In the Spring of 1962 a young couple was brutally murdered along an isolated, lover’s lane stretch of Arizona desert. A 17-year-old witness told the police she watched a man named "Ernie" shoot the couple. Shortly thereafter, Ernest Valenzuela, a man with a violent history, confessed that he committed the murders to a sergeant at the sheriff’s department. Others interviewed Valenzuela, and he made the same statement.

Ernest Valenzuela was not prosecuted for the murders. They were considered unsolved until ten years later when a woman who worked at the sheriff’s department stated that her estranged husband, Bill Macumber, confessed to the homicides.

Macumber had no criminal past. He had no motive to kill the young couple. He was a devoted father to his three boys. He was arrested for the murders, tried and convicted.

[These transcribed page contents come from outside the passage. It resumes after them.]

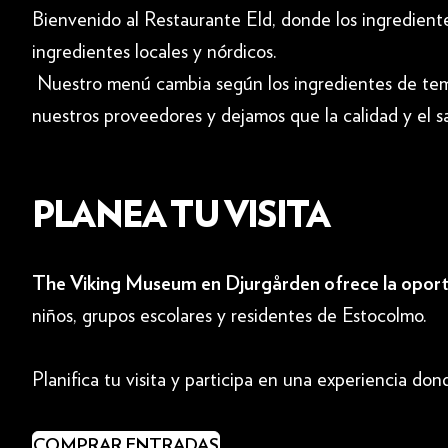
Bienvenido al Restaurante Eld, donde los ingredient
ingredientes locales y nórdicos.
Nuestro menú cambia según los ingredientes de temp
nuestros proveedores y dejamos que la calidad y el s
PLANEA TU VISITA
The Viking Museum en Djurgården ofrece la oportun
niños, grupos escolares y residentes de Estocolmo.
Planifica tu visita y participa en una experiencia d
COMPRAR ENTRADAS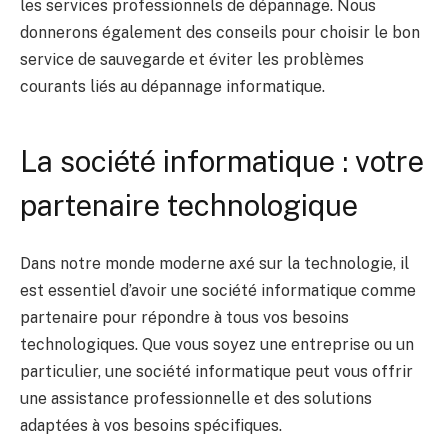
les services professionnels de dépannage. Nous
donnerons également des conseils pour choisir le bon
service de sauvegarde et éviter les problèmes
courants liés au dépannage informatique.
La société informatique : votre
partenaire technologique
Dans notre monde moderne axé sur la technologie, il
est essentiel d’avoir une société informatique comme
partenaire pour répondre à tous vos besoins
technologiques. Que vous soyez une entreprise ou un
particulier, une société informatique peut vous offrir
une assistance professionnelle et des solutions
adaptées à vos besoins spécifiques.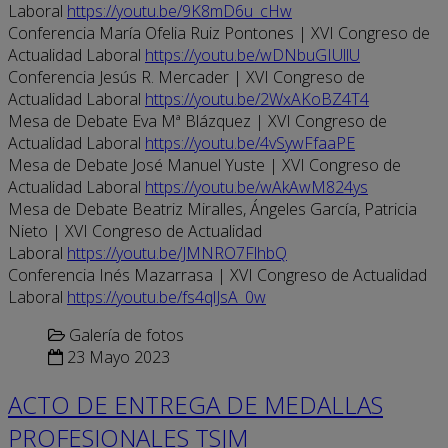
Laboral
https://youtu.be/9K8mD6u_cHw
Conferencia María Ofelia Ruiz Pontones | XVI Congreso de
Actualidad Laboral
https://youtu.be/wDNbuGIUllU
Conferencia Jesús R. Mercader | XVI Congreso de
Actualidad Laboral
https://youtu.be/2WxAKoBZ4T4
Mesa de Debate Eva Mª Blázquez | XVI Congreso de
Actualidad Laboral
https://youtu.be/4vSywFfaaPE
Mesa de Debate José Manuel Yuste | XVI Congreso de
Actualidad Laboral
https://youtu.be/wAkAwM824ys
Mesa de Debate Beatriz Miralles, Ángeles García, Patricia
Nieto | XVI Congreso de Actualidad
Laboral
https://youtu.be/JMNRO7FlhbQ
Conferencia Inés Mazarrasa | XVI Congreso de Actualidad
Laboral
https://youtu.be/fs4qlJsA_0w
Galería de fotos
23 Mayo 2023
ACTO DE ENTREGA DE MEDALLAS
PROFESIONALES TSJM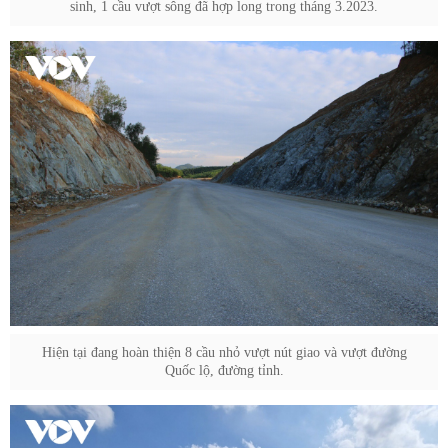
sinh, 1 cầu vượt sông đã hợp long trong tháng 3.2023.
Hiện tại đang hoàn thiện 8 cầu nhỏ vượt nút giao và vượt đường
Quốc lộ, đường tỉnh.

Macumber has been in prison for 38 years. During that time, he has maintained his innocence and fought for his freedom. In Manifest Injustice, Barry Siegel recounts every dramatic twist and turn of Macumber’s legal battle with tireless precision.

Mr. Siegel brilliantly creates for the reader the essence of a jury trial: two sides, two narratives, two bodies of evidence and two theories of interpretation. Manifest Injustice stays with the reader long after the last page for it is not just a story of one man, but a fascinating indictment of our judicial system as a whole.